A dynamic indentation method for characterizing soft incompressible viscoelastic materials

This paper presents a new method for characterizing soft incompressible viscoelastic materials. A small electromagnetic shaker together with an indenter fixed at its output end forms an electromechanical actuator which takes in ac electrical power and exerts dynamic indentation to the material specimen under testing. Voltage and current are variables at the electrical input port while force and velocity are variables at the mechanical output port of the actuator. A 2×2 transduction matrix relating these input and output variables is first calibrated over a range of frequency through a series of experimental tests in which various known mechanical loads are imposed at the output port. Since this transduction matrix neatly relates the mechanical impedance of the material with the electrical impedance measured at the input port of the actuator, the electromechanical transducer senses impedance simultaneously when actuating.
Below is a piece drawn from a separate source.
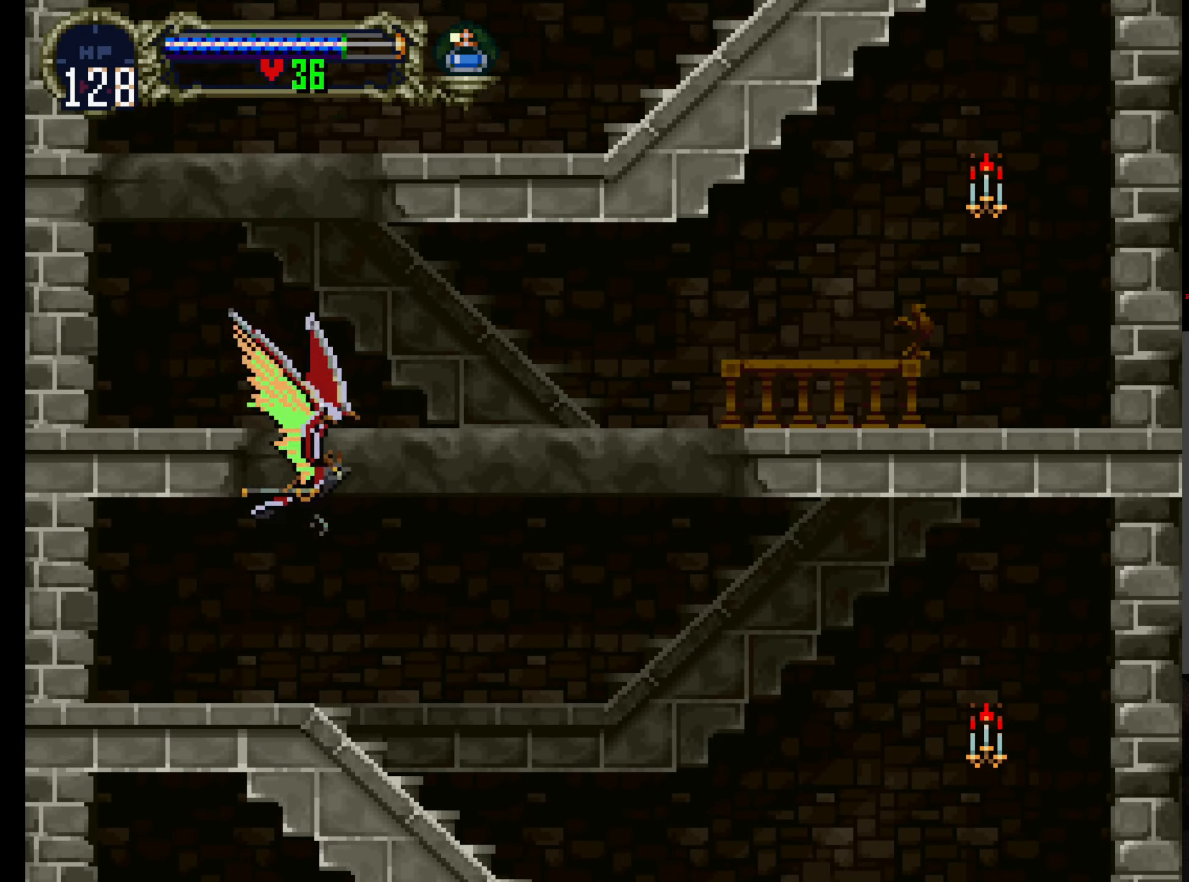
{"dt_ms": 1000, "buttons": ["DPAD_RIGHT"], "left_stick": "center"}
From the detected mechanical impedance, the complex modulus of testing specimen is then deduced using a mathematical model by Oestreicher. Experimental results from the proposed method on rubber materials show good agreement in a specific frequency range with those obtained by dynamic mechanical analyzer if the material is soft. Because no direct measurement of motion and force are required, this method possesses advantages in testing miniature samples in situ and development into a low cost handy tool for characterization of soft tissues, such as human skin is in progress.